Parsons was chairman of Citigroup from 2009 until 2012. He is chairman of the Advisory Board of Feigen Advisors, a CEO advisory firm.  In June 2016, Parsons was appointed Board Chair of The Rockefeller Foundation, a foundation promoting the well-being of humanity worldwide. He joined the foundation's Board of Trustees in 2008.  Parsons was a member of the economic advisory team for President Barack Obama in 2008.  
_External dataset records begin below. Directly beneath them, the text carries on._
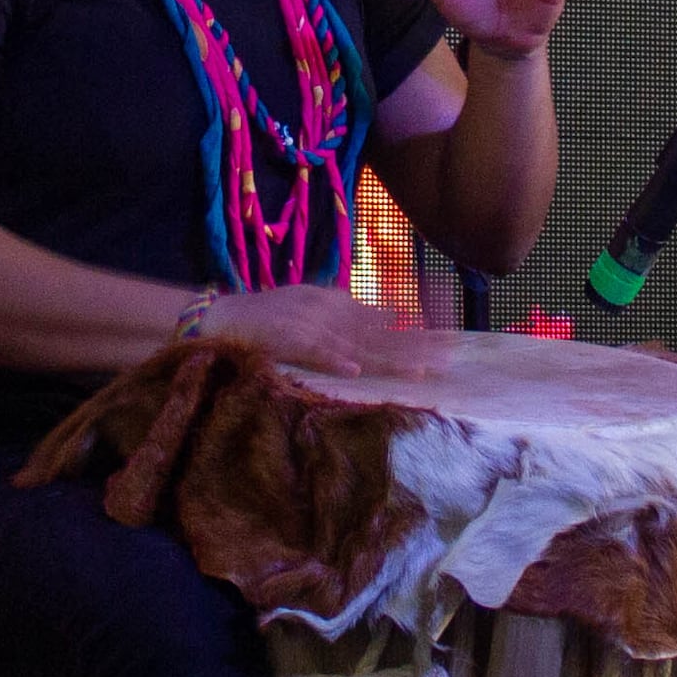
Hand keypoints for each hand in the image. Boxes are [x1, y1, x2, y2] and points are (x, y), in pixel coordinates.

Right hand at [194, 281, 429, 374]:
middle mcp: (332, 317)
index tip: (448, 337)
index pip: (384, 323)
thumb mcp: (315, 304)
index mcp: (338, 309)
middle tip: (452, 354)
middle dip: (416, 345)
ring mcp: (313, 329)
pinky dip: (333, 361)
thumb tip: (386, 316)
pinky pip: (315, 353)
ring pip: (357, 347)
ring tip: (420, 370)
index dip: (416, 331)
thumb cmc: (270, 315)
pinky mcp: (290, 341)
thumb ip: (348, 310)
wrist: (224, 317)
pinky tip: (354, 372)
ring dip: (388, 359)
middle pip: (381, 336)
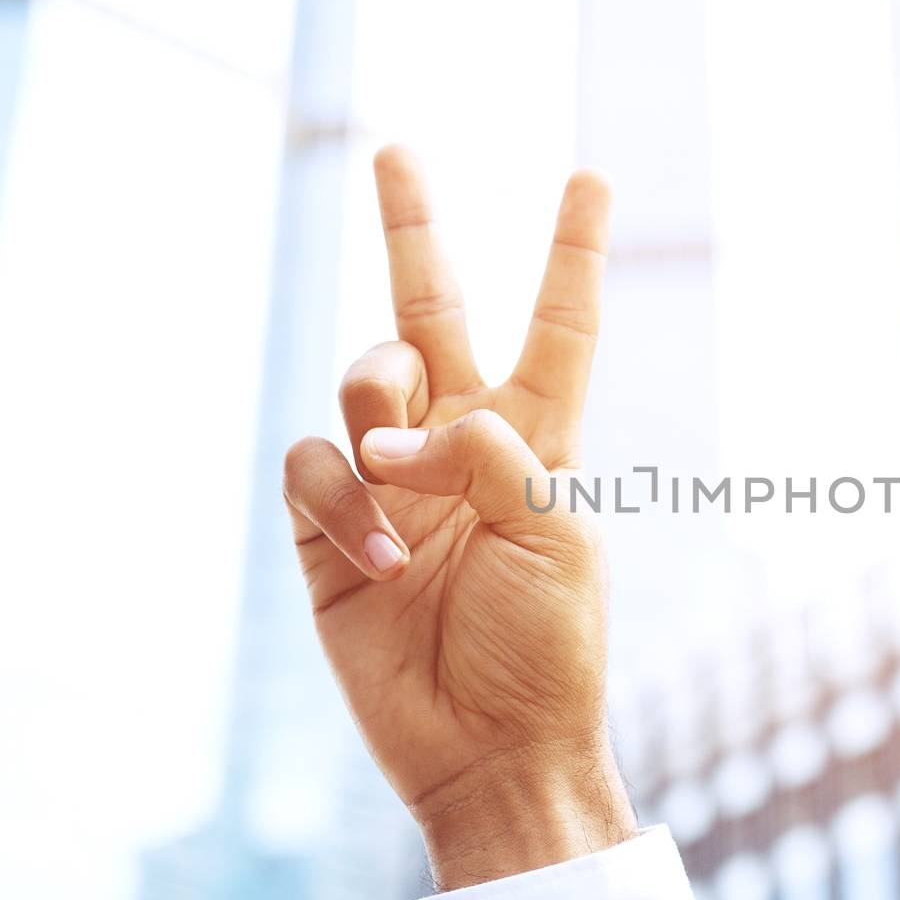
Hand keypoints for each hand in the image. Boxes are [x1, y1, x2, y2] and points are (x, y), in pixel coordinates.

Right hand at [281, 146, 635, 889]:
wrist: (489, 748)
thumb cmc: (547, 646)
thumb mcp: (551, 532)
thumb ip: (485, 452)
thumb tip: (389, 431)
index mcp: (537, 439)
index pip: (559, 326)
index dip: (572, 253)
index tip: (588, 178)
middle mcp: (461, 444)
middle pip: (430, 311)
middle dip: (413, 230)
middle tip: (397, 151)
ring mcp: (390, 482)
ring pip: (360, 380)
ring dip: (376, 409)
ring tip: (398, 475)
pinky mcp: (331, 530)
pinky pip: (311, 466)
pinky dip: (339, 497)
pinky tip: (374, 555)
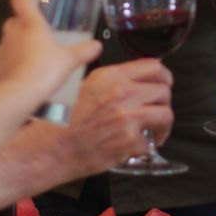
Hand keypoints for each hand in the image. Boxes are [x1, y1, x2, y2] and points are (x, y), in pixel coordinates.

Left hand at [0, 0, 101, 106]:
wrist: (17, 95)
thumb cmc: (44, 70)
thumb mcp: (69, 61)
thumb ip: (83, 51)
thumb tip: (97, 45)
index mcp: (30, 23)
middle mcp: (13, 31)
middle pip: (16, 19)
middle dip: (27, 23)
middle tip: (42, 33)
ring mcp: (2, 47)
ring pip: (11, 38)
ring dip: (20, 42)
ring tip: (36, 55)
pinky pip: (6, 56)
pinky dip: (14, 60)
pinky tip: (26, 72)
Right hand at [66, 58, 174, 173]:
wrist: (49, 148)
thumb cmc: (62, 121)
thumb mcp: (87, 86)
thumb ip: (113, 82)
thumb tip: (138, 82)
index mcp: (111, 76)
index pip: (154, 66)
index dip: (164, 77)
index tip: (163, 86)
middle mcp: (121, 92)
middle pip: (164, 91)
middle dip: (164, 105)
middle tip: (157, 115)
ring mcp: (127, 116)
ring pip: (166, 115)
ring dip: (163, 126)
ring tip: (153, 134)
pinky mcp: (128, 140)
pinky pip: (150, 142)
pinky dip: (145, 148)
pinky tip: (134, 149)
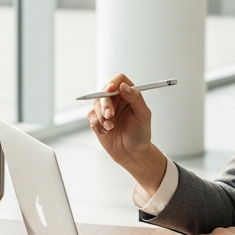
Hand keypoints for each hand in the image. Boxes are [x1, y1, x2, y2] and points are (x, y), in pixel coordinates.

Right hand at [87, 74, 168, 194]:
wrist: (132, 153)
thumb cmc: (140, 134)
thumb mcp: (143, 115)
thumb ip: (135, 98)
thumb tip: (123, 86)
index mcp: (128, 95)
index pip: (118, 80)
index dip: (113, 82)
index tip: (110, 90)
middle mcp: (116, 100)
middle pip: (104, 91)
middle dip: (105, 103)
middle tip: (110, 115)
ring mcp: (105, 110)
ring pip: (95, 103)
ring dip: (102, 116)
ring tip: (111, 127)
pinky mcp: (97, 120)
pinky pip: (91, 116)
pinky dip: (97, 124)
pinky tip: (106, 132)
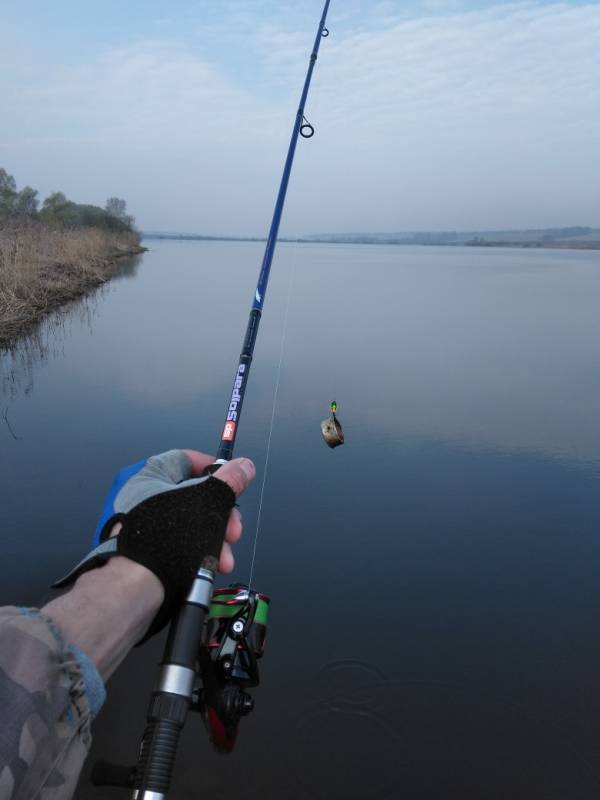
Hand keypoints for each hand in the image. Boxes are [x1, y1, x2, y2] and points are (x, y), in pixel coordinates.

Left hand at [101, 450, 255, 573]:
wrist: (139, 589)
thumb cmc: (170, 537)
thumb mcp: (209, 503)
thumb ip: (230, 481)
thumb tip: (244, 465)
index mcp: (154, 476)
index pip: (187, 459)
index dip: (214, 467)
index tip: (232, 479)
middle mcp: (148, 499)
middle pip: (197, 496)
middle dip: (223, 517)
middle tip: (233, 531)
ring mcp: (149, 527)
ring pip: (194, 524)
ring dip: (217, 540)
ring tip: (224, 558)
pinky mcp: (151, 552)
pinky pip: (183, 544)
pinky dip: (201, 553)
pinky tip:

In 2009, he had a child with model-philanthropist MacDella Cooper due to an extra-marital affair. In May 2014, in the wake of the Donald Sterling racial remarks controversy, Parsons was appointed the interim CEO of the Los Angeles Clippers.  In 2015, Parsons was diagnosed with multiple myeloma, a rare blood cancer. Though he went into remission after Stem-cell therapy, complications in 2018 caused him to step down from his role as Interim Chairman of the Board of CBS.